Catalan Language
Download
This chapter describes the linguistic resources included in the file
cat.zip
of the lang
folder.
List of phonemes
Consonant Plosives
SPPAS | IPA | Description | Examples |
---|---|---|---|
p | p | voiceless bilabial | pala |
b | b | voiced bilabial | bala, via |
t | t | voiceless alveolar | tela |
d | d | voiced alveolar | donar |
k | k | voiceless velar | cala |
g | g | voiced velar | gala |
Consonant Fricatives
SPPAS | IPA | Description | Examples |
---|---|---|---|
D | ð | voiced dental | cada |
G | ɣ | voiceless velar | alga, mages |
f | f | voiceless labiodental | fals |
s | s | voiceless alveolar | si, sala |
z | z | voiced alveolar | desde |
S | ʃ | voiceless postalveolar | caixa |
Z | ʒ | voiced postalveolar | mújol |
v | v | voiced labiodental | va, vol |
T | θ | voiceless dental | circus |
Consonant Nasals
SPPAS | IPA | Description | Examples |
---|---|---|---|
m | m | bilabial | mena |
n | n | alveolar | nena |
J | ɲ | palatal | any |
N | ŋ | voiced velar | lingot, lingual |
Consonant Liquids
SPPAS | IPA | Description | Examples |
---|---|---|---|
l | l | alveolar lateral | líquid |
L | ʎ | palatal lateral | llamp |
r | r | alveolar trill | carro |
4 | ɾ | alveolar flap | cara |
Semivowels
SPPAS | IPA | Description | Examples |
---|---|---|---|
j | j | voiced palatal | iaia, naciós, iogurt |
w | w | voiced labiovelar | veu, veuran |
Vowels
SPPAS | IPA | Description | Examples |
---|---|---|---|
E | ɛ | open-mid front unrounded | sec, veça |
a | a | open front unrounded | sac |
O | ɔ | open-mid back rounded | soc |
o | o | close-mid back rounded | sóc |
e | e | close-mid front unrounded | séc, cec |
i | i | close front unrounded | sic, ric |
u | u | close back rounded | suc |
@ | ə | schwa | contra, estada |
U | ʊ | near-close near-back rounded | òpols |
Affricates
SPPAS | IPA | Description | Examples |
---|---|---|---|
dZ | d͡ʒ | voiced postalveolar | metge |
tS | t͡ʃ | voiceless postalveolar | cotxe |
Fillers
SPPAS | Description |
---|---|
laugh | laughter |
noise | noises, unintelligible speech |
dummy | un-transcribed speech |
Lexicons
All Catalan lexicons are (c) Laboratoire Parole et Langage, Aix-en-Provence, France:
cat.vocab
contains a list of 94k different words;cat.repl
allows to convert symbols and abbreviations into a text form.

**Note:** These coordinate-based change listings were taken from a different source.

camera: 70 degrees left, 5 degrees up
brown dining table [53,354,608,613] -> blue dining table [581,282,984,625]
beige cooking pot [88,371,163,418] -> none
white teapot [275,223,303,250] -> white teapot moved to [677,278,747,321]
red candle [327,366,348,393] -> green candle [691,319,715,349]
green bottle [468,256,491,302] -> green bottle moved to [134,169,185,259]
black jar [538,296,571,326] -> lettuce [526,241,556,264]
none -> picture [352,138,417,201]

All of them are distributed under the terms of the GNU General Public License.
Help is welcome to create a
cat_num.repl
allowing SPPAS to convert numbers to their written form.
Pronunciation dictionary
The catalan pronunciation dictionary was downloaded in 2014 from the Ralf catalog of dictionaries for the Simon ASR system at http://spirit.blau.in/simon/import-pls-dictionary/. It was then converted (format and phoneset) by Brigitte Bigi. Some new words were also added and phonetized manually by Eva Bosch i Roura. New entries were added from observed pronunciations in Glissando corpus.
It is distributed under the terms of the GNU General Public License.
Acoustic Model
The acoustic model was trained from Glissando corpus. It is
distributed under the terms of the Creative Commons
Attribution-NonCommercial-ShareAlike 4.0 International Public
License. It was created using a Python script available in
the SPPAS package: acmtrain.py
.
We address special thanks to Juan-Maria Garrido for giving us access to the Glissande corpus:
GARRIDO, J. M. - ESCUDERO, D. - AGUILAR, L. -CARDEÑOSO, V. - RODERO, E. - DE-LA-MOTA, C. - GONZÁLEZ, C. - RUSTULLET, S. - LARREA, O. - LAPLAZA, Y. - VIZCAÍNO, F. - CABRERA, M. - BONAFONTE, A. (2013). Glissando: a corpus for multidisciplinary prosodic studies in Spanish and Catalan, Language Resources and Evaluation, DOI 10.1007/s10579-012-9213-0.